Scott Hardie: “It ruled.”

For "Titanic" Roger Ebert apologized, "You don't choose the most expensive movie ever made to reinvent the wheel." That's the case here: I find myself forgiving this film's obvious lifts from other popular movies and its frequently clichéd dialogue, because the studio needed bankability to make this expensive a project, and the good material here is worth the price. I often complain that filmmakers should only alter the source material if they can improve upon it, and the fundamental differences here are not so much an improvement as a necessary evil, whichout which the project could not have been made. As many Asimov fans have griped, a film more closely based on the original writing would have been smarter and more rewarding, but I see no reason to gripe in the event of an Asimov movie being made, since it rarely happens at all.

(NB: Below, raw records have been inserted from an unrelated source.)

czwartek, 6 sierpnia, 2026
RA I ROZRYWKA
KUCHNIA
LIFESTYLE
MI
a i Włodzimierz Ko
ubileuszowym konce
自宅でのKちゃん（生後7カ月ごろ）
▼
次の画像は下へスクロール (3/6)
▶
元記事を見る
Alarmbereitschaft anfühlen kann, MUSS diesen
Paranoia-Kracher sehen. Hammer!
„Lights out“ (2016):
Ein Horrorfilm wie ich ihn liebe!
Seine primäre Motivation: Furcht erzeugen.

[Plot spoiler in this paragraph.] Instead of the obnoxious proportions of the chip on Will Smith's shoulder or the distracting plot holes (once in a safe place, why didn't James Cromwell just come out and say what was going on?), what bothered me most about the film was a missed opportunity for some perfect simplicity. The screenplay goes to a lot of trouble to talk about how the robots have evolved into a more perfect form, with spectres of code that were not written by programmers. Part of the reason this sort of spontaneously-existing code bothers me so much in films like this one, "The Matrix," "Ghost in the Shell," and many others, is that I write computer code for a living, and trust me, it could no more write other code than the chair you're sitting in could spontaneously generate another chair. But mainly, it's because this whole "evolution of machines" explanation was unnecessary: Everything the villainous software does in the film can be 100% justified using the first law of robotics; the explanation is right there from the very first frame of the movie, hidden in plain sight. I would have liked this explanation more because it would have been more plausible, and I suppose plausibility is a minor concern in a movie where Will Smith surfs away from an explosion on a fucking door, but the point stands.

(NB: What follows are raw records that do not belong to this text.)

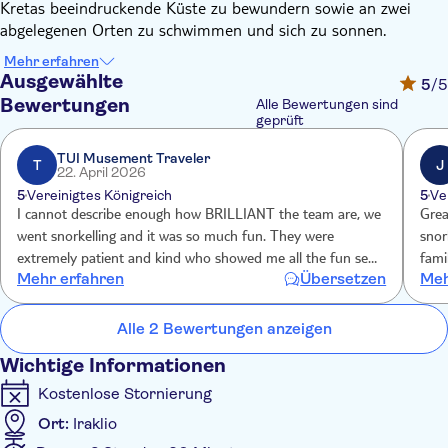
Kretas beeindruckende Küste zu bewundern sowie an zwei
abgelegenen Orten zu schwimmen und sich zu sonnen.
Ihr Abenteuer beginnt im Hafen von Pantanassa, nur einen
Mehr erfahren
Steinwurf von der Stadt Heraklion entfernt. Nach einer
Ausgewählte
5
/5
Sicherheitseinweisung segeln Sie entlang des Golfs des Dorfes
Bewertungen
Alle Bewertungen sind
Theseas in Richtung „Filakes“ in der Bucht von Agia Pelagia.
geprüft
Unterwegs werden Sie von beeindruckenden Felsformationen
TUI Musement Traveler
und den faszinierenden Farben des Mittelmeers fasziniert sein.
T
J
22. April 2026
Tauchen Sie bei Ihrem ersten Stopp mit einem professionellen
5
Vereinigtes Königreich
5
Ve
Guide und erstklassiger Schnorchelausrüstung in das klare
I cannot describe enough how BRILLIANT the team are, we
Grea
Wasser ein. Wenn Sie genug von der Unterwassererkundung
went snorkelling and it was so much fun. They were
snor
haben, können Sie an Bord bei etwas Wasser und einem
extremely patient and kind who showed me all the fun sea
fami
kleinen Snack durchatmen, bevor Sie zum zweiten
Mehr erfahren
Übersetzen
Meh
creatures. Not only that but they take underwater photos
Schnorchelplatz aufbrechen. Hier haben Sie ausreichend
and videos of you. I cannot recommend enough. Once again
Freizeit zum Schnorcheln, Schwimmen oder einfach zum
thank you!
Alle 2 Bewertungen anzeigen
Sonnenbaden.
Dieser umweltfreundliche Ausflug ist wirklich eine
Wichtige Informationen
unvergleichliche Möglichkeit, die Küste Kretas zu entdecken.
Kostenlose Stornierung
Ort:
Iraklio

I enjoyed this film despite its rough edges. The high-speed battle in the tunnel is just the kind of summer thrill ride that audiences await all year long with justified eagerness. There's no lack of action entertainment here, nor enough intriguing ideas to carry them; there's the strangest sense here that instead of the sci-fi nonsense existing only to support the action scenes like in most blockbusters, the actions scenes are there to bankroll the science fiction.